Romney Just Quietly Announced A Good Tax Policy Idea

Romney Just Quietly Announced A Good Tax Policy Idea
Republican presidential candidate and former Massachusetts Gov. Mitt Romney campaigns at Wings Over the Rockies Air and Space Museum in Denver, Monday, Oct. 1, 2012. (AP Photo/Charles Dharapak)
Republican presidential candidate and former Massachusetts Gov. Mitt Romney campaigns at Wings Over the Rockies Air and Space Museum in Denver, Monday, Oct. 1, 2012. (AP Photo/Charles Dharapak)

Bloomberg View:

Mitt Romney has been talking vaguely, for months, about expanding the federal income tax base, but in an interview yesterday with Denver's local Fox affiliate he got a lot more specific. The Republican presidential nominee floated the idea of capping itemized deductions at $17,000 per filer.

ABC News reports:

"As an option you could say everybody's going to get up to a $17,000 deduction; and you could use your charitable deduction, your home mortgage deduction, or others – your healthcare deduction. And you can fill that bucket, if you will, that $17,000 bucket that way," he said during a visit with Denver's FOX31. "And higher income people might have a lower number."

A few thoughts on this:

1. This is a good idea, and I wish Romney had announced it sooner. Almost every itemized deduction in the income tax code is a bad idea, and this policy would significantly reduce the value of such deductions.

2. This proposal helps to show why the complaint that 47 percent of households pay no federal income tax is a red herring. Romney's plan would greatly expand the income tax base without at all reducing the number of filers whose liability is $0. Mostly it would operate by raising the taxable income of people near the top of the income scale -- because that's where the money is.

3. Because this is a specific idea, it should be easy to score. I expect the Tax Policy Center will run the numbers soon and estimate how much revenue it would generate.

4. This proposal gives Romney a concrete response to the Obama campaign attack that he wants to raise taxes on the middle class. This policy would hold almost every taxpayer making less than $200,000 a year harmless from tax increases. If tax rates are cut by 20 percent across the board, as Romney also proposes, you would have to face a 25 percent increase in your taxable income to get hit with a tax increase.

For example, that means a family with $150,000 in income would have to be taking $43,600 in itemized deductions today in order to get hit with a tax increase -- not impossible, but unlikely. (And many of those high-deduction filers get hit with the Alternative Minimum Tax today, which Romney says he would repeal.)

5. There are some details that should be fleshed out. Particularly, many tax preferences do not take the form of deductions, but of credits or exclusions. Tax-exempt interest, health benefits and retirement contributions are excluded from gross income instead of deducted. "Above the line" deductions taken on page 1 of the Form 1040, such as for moving expenses, are also not generally subjected to limitations on itemized deductions.
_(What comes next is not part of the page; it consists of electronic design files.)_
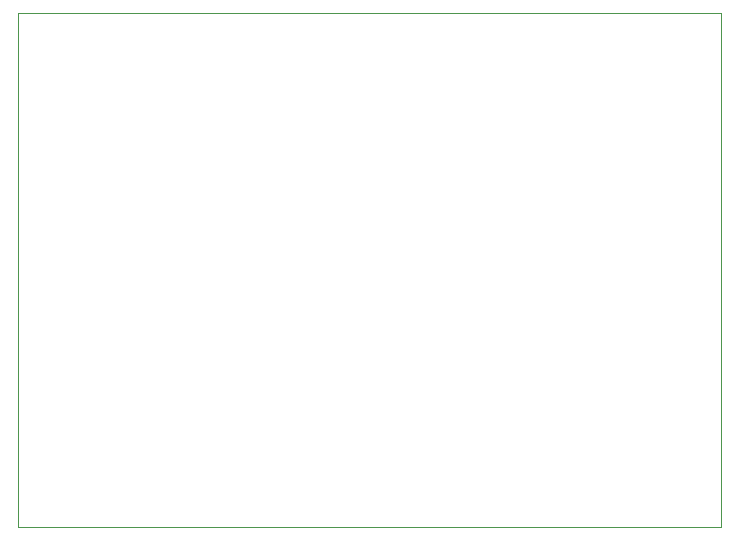
<source format=gbr>
G04 #@! TF.GenerationSoftware,KiCad,Pcbnew,(5.1.2)-1*
G04 #@! TF.CreationDate,2020-03-16T01:25:21+09:00*
G04 #@! TF.ProjectId,L298N_DRIVER,4c323938-4e5f-4445-9249-5645522e6b69,rev?*
G04 #@! TF.SameCoordinates,Original*
G04 #@! TF.FileFunction,Profile,NP*
%FSLAX46Y46*%
G04 Gerber Fmt 4.6, Leading zero omitted, Abs format (unit mm)*
G04 Created by KiCad (PCBNEW (5.1.2)-1) date 2020-03-16 01:25:21*
%MOMM*%
%LPD*%
G04 APERTURE LIST*
%ADD10C,0.050000*%
G04 APERTURE END LIST*
D10*
X121500000Y-87500000D02*
X121500000Y-44000000D01*
X181000000Y-87500000D02*
X121500000Y-87500000D01*
X181000000Y-44000000D02*
X181000000Y-87500000D01*
X121500000Y-44000000D02*
X181000000Y-44000000D01*
M02*

</source>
In order to determine how much money this plan would raise, we need to know whether a wide variety of tax preferences would be impacted, or only below-the-line deductions. I hope Romney will indicate that his plan also hits tax exclusions, as that would raise a lot more revenue and do more to eliminate distortions in the tax code.

6. Any plan that keeps Romney's promises on cutting rates 20 percent and holding the middle class harmless has to sacrifice revenue neutrality, and I expect this plan will fall far short of raising the roughly $5 trillion over 10 years that is needed to offset Romney's tax rate cuts.

7. Romney nods toward not just capping itemized deductions but phasing them out, saying that rich people might be limited to even less than $17,000 in itemized deductions. I have no enthusiasm for this proposal, because a phaseout of deductions is equivalent to an increase in marginal tax rates.

Suppose that for every $100 in extra income you earn, you lose $10 worth of deductions, meaning that your taxable income rises by $110. If your nominal marginal tax rate is 30 percent, you pay an extra $33 in taxes -- meaning that your effective marginal tax rate on that $100 of income is 33 percent, not 30 percent.

If the point of limiting deductions is to help keep tax rates low, then a phaseout that raises effective marginal tax rates is self-defeating. If Romney wants to collect more revenue from high earners, he'd be better off proposing a higher top marginal tax rate than a deduction phaseout.

8. I continue to be annoyed that Romney committed to a 20 percent reduction in tax rates. The key problem with the U.S. tax code is not that rates are too high, but that projected budget deficits are too large and the politically palatable ways to raise revenue (such as high income surcharges and higher capital gains tax rates) are especially economically damaging. Base broadening is needed as a better way to shrink the deficit -- linking it to rate cuts that are likely to more than offset the broadening leaves us without good long-term budget solutions.